This was the more keen, because the engineer knew at a glance that the bone was the upper end of a human femur--human, or, at the very least, belonging to some highly anthropoid animal. And of apes or gorillas he had, as yet, found no trace in the forests of Manhattan.
Long he mused over his find. But not a single word did he ever say to Beatrice concerning it or the flint spear-point. Only he kept his eyes and ears well open for other bits of corroborative evidence.
And he never ventured a foot from the building unless his rifle and revolver were with him, their magazines full of high-power shells.
The girl always went armed, too, and soon grew to be such an expert shot that she could drop a squirrel from the tip of a fir, or wing a heron in full flight.
Once her quick eyes spied a deer in the tangles of the one-time Gramercy Park, now no longer neatly hedged with iron palings, but spread in wild confusion that joined the riot of growth beyond.
On the instant she fired, wounding the creature.
Stern's shot, echoing hers, missed. Already the deer was away, out of range through the forest. With some difficulty they pursued down a glen-like strip of woods that must have once been Irving Place.
Two hundred yards south of the park they sighted the animal again. And the girl with a single shot sent it crashing to earth.
"Bravo, Diana!" hurrahed Stern, running forward with enthusiasm. The "deer fever" was on him, as strong as in his old days in the Hudson Bay country. Hot was the pleasure of the kill when that meant food.

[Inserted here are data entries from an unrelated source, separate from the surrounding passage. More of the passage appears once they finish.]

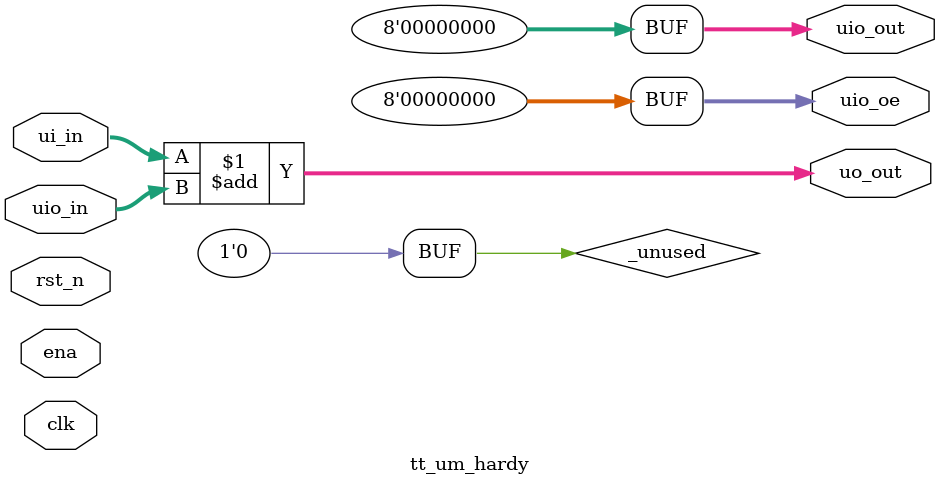
<source format=v>
/*
 * Copyright (c) 2024 Your Name
 * SPDX-License-Identifier: Apache-2.0
 */

`default_nettype none

module tt_um_hardy (
    input  wire [7:0] ui_in,    // Dedicated inputs
    output wire [7:0] uo_out,   // Dedicated outputs
    input  wire [7:0] uio_in,   // IOs: Input path
    output wire [7:0] uio_out,  // IOs: Output path
    output wire [7:0] uio_oe,   // IOs: Enable path (active high: 0=input, 1=output)
    input  wire       ena,      // always 1 when the design is powered, so you can ignore it
    input  wire       clk,      // clock
    input  wire       rst_n     // reset_n - low to reset
);

  // All output pins must be assigned. If not used, assign to 0.
  assign uo_out  = ui_in + uio_in;  // Example: ou_out is the sum of ui_in and uio_in
  assign uio_out = 0;
  assign uio_oe  = 0;

  // List all unused inputs to prevent warnings
  wire _unused = &{clk, rst_n, 1'b0};

endmodule

</source>
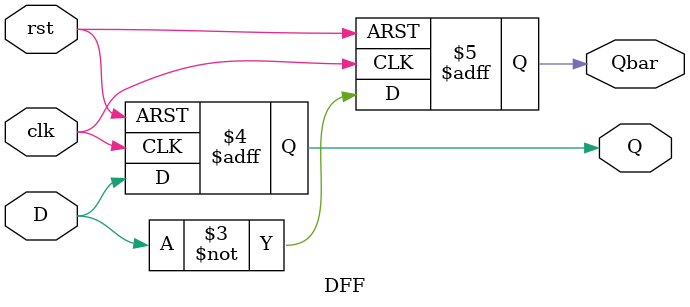
<source format=v>
module DFF(D, clk, rst, Q, Qbar);
input D, clk, rst;
output reg Q, Qbar;

always @(posedge clk or negedge rst)
begin
	if (!rst) begin
		Q = 1'b0;
		Qbar = 1'b1;
	end
	else begin
		Q = D;
		Qbar = ~Q;
	end
end
endmodule

</source>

As he ran he jerked his knife from the skin sheath the girl had made for him.
Thus they had fresh venison to their heart's content--venison broiled over white-hot coals in the fireplace, juicy and savory--sweet beyond all telling.
A good deal of the meat they smoked and salted down for future use. Stern undertook to tan the hide with strips of hemlock bark laid in a water pit dug near the spring. He added also some oak-bark, nut-galls and a good quantity of young sumac shoots.
"I guess that ought to hit the mark if anything will," remarked he, as he immersed the skin and weighed it down with rocks.
"It's like the old 'shotgun' prescriptions of our extinct doctors--a little of everything, bound to do the trick, one way or another."
The great variety of labors now imposed upon him began to try his ingenuity to the full. In spite of all his wealth of practical knowledge and his scientific skill, he was astounded at the huge demands of even the simplest human life.